Husbands, Love Your Wives

This holiday can be awkward for guys, especially if they do not have a gift. Mainly, the awkwardness comes from ladies because the woman in our lives always apply more meaning to this holiday than the guys.

Here is what I am referring to…
When I was younger and had a girl in my life, there was always this strange significance placed on the holiday, especially when it was the first we had experienced together. Should I buy her a gift? Are we that serious? Will she be angry at me if I just pretend like the holiday doesn’t exist? Is she going to apply too much significance to this gift?

Then once the decision was made to leap to a gift, the decision had to be made on what to give. There was all kinds of custom and meaning applied to the level of what was given. Am I going to reveal too much seriousness for the girl and scare her? Will she think I am way more in to her than I am?

It was a silly dance, but this sort of thing was serious stuff when I was younger.

Matter of fact, I bet all of you remember the first Valentine’s Day together with your husband or wife and this feeling of uneasiness associated with the meaning of gifts and what to give. Then we get married…

For many of us, once we are married we relax the urgency in observing or giving gifts of any kind on Valentine’s Day. We justify it by expense, or maybe, we even decide that our marriage relationship is “too deep” to rely on a superficial holiday custom like Valentine’s Day. We have more serious stuff to attend to like raising a family or running a business. Or, our marriage is defined by years together not a single day.

So guys, I am going to be real honest with you here…(Ladies you have my permission to share this email with your husbands.)

Getting your wife something on Valentine’s Day still has a lot of meaning even if she tells you it does not. Of course, you don’t have to worry with the strange dance of gift giving like I described earlier.

Getting your wife something on Valentine’s Day still has a lot of meaning even if she tells you it does not.

But, not doing something for your wife when so many others are getting flowers and cards is hard for her. Again, she may tell you it is okay, but don’t believe her. She is lying. 🙂 Of course, I mean this in the nicest way!!

Or, you might even be thinking of the agreement you made with your wife about not giving gifts for Valentine’s Day. Well Husbands, I am telling you to break the agreement. Blow it up! Destroy it! If she gets angry with you, I thinking she is faking it! 🙂 Again, I mean that in the nicest way!

Do you remember those scenes from movies in which people are at a dance and sitting on the sides waiting for someone to come up to them? And, there is always that scene late in the evening that someone did not get asked to dance.
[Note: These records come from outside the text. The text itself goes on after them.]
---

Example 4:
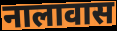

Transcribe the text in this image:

नालावास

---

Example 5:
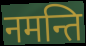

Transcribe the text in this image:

नमन्ति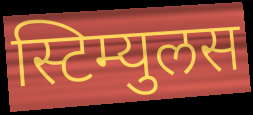
स्टिम्युलस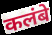
कलंबे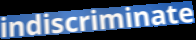
indiscriminate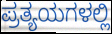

That is kind of what this is like.

Now, I am not saying that you have to spend a ton of money or be overly romantic. Spending more money does not necessarily give you more credit or points. What I am telling you is that doing something for her, anything, will make her light up! All you need to do is to give her something or take her somewhere that indicates to her that you love her. That is it.

Some of you have heard me say this before, Scripture tells us in Ephesians to “love our wives.” I am sure that you remember these verses in chapter 5 and 6.
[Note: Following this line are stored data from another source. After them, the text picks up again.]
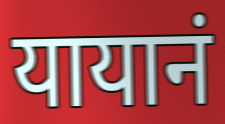
यायानंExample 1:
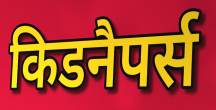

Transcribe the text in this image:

किडनैपर्स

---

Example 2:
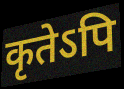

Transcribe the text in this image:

कृतेऽपि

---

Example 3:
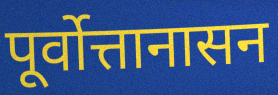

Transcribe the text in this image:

पूर्वोत्तानासन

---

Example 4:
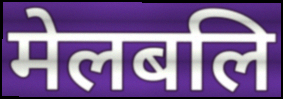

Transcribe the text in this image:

मेलबलि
Well, Paul when instructing the church in Ephesus is not writing a book about a good marriage. He did not give an extensive thesis on what to do with wives, husbands and children. He picked one thing. For Husbands, it was “Husbands, love your wives.”
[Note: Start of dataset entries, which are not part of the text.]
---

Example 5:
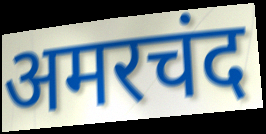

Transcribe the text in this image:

अमरचंदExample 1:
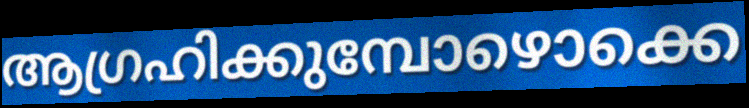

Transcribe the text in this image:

ആഗ്രഹിക്കുമ്പോഴൊക്കെ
The way you should read that is above all else your wife needs to know that you love her. Push every other priority out of the way for the sake of making sure your wife knows you love her. Do not withhold your love. Do not let an opportunity go by with out expressing it to her. When you are tired, tell her you love her. Your words should say it. Your actions should say it. Everything you do should say it.

All of the problems in a marriage can be simplified into one of two things…Either the wife does not feel loved by the husband or the husband does not feel like the wife believes in him. So, this is a big deal.
Husbands,…love your wives!

Don’t let this weekend slip by. Husbands, do something for your wife!! It can be super big or it can be small and easy. You could spend days of creative energy on it or you could simply get her some flowers, or a balloon, or card. Whatever the case might be, just make sure you do something. And, whatever you do, make sure the gift says you love her in your own special way. 🙂

If I insulted any wives in the writing of this email, please forgive me!!